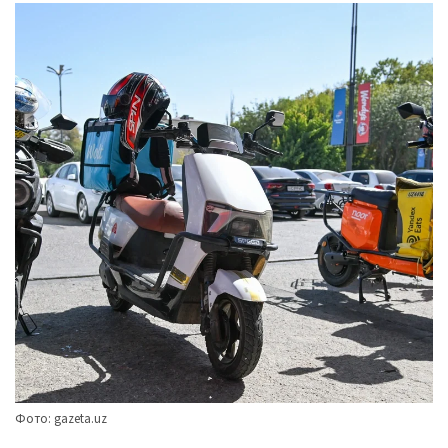
Фото: gazeta.uz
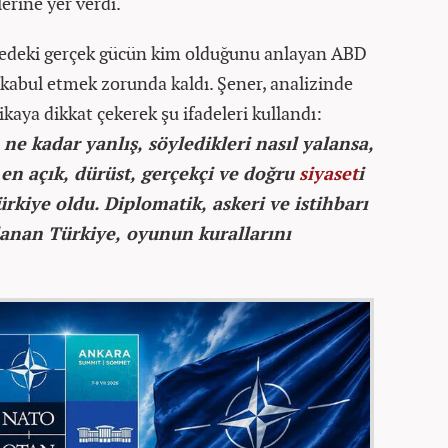
lerine yer verdi.
lgedeki gerçek gücün kim olduğunu anlayan ABD
ı kabul etmek zorunda kaldı. Şener, analizinde
tikaya dikkat çekerek şu ifadeleri kullandı:
ı ne kadar yanlış, söyledikleri nasıl yalansa,
i en açık, dürüst, gerçekçi ve doğru
siyaset
i
ürkiye oldu. Diplomatik, askeri ve istihbarı
llanan Türkiye, oyunun kurallarını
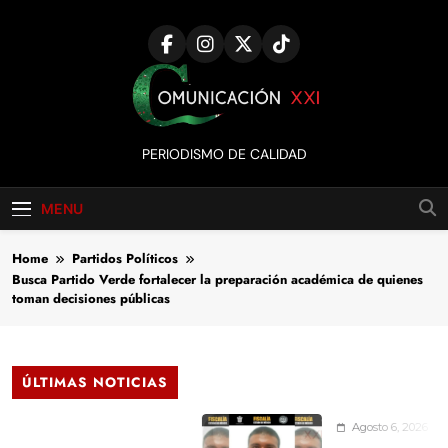
Skip
to
content
Comunicación
PERIODISMO DE CALIDAD
XXI
MENU
Home
Partidos Políticos
Busca Partido Verde fortalecer la preparación académica de quienes
toman decisiones públicas
ÚLTIMAS NOTICIAS
Agosto 6, 2026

## AIM OF THE EXERCISE
Leave out every picture and copy the rest of the records exactly.

## SOLUTION TO THE EXERCISE
Фото: gazeta.uz
lerine yer verdi.
lgedeki gerçek gücün kim olduğunu anlayan ABD
ı kabul etmek zorunda kaldı. Şener, analizinde
tikaya dikkat çekerek şu ifadeleri kullandı:
ı ne kadar yanlış, söyledikleri nasıl yalansa,
i en açık, dürüst, gerçekçi ve doğru
siyaset
i
ürkiye oldu. Diplomatik, askeri ve istihbarı
llanan Türkiye, oyunun kurallarını
Skip
to
content
Comunicación
PERIODISMO DE CALIDAD
XXI
MENU
Home
Partidos Políticos
Busca Partido Verde fortalecer la preparación académica de quienes
toman decisiones públicas
ÚLTIMAS NOTICIAS
Agosto 6, 2026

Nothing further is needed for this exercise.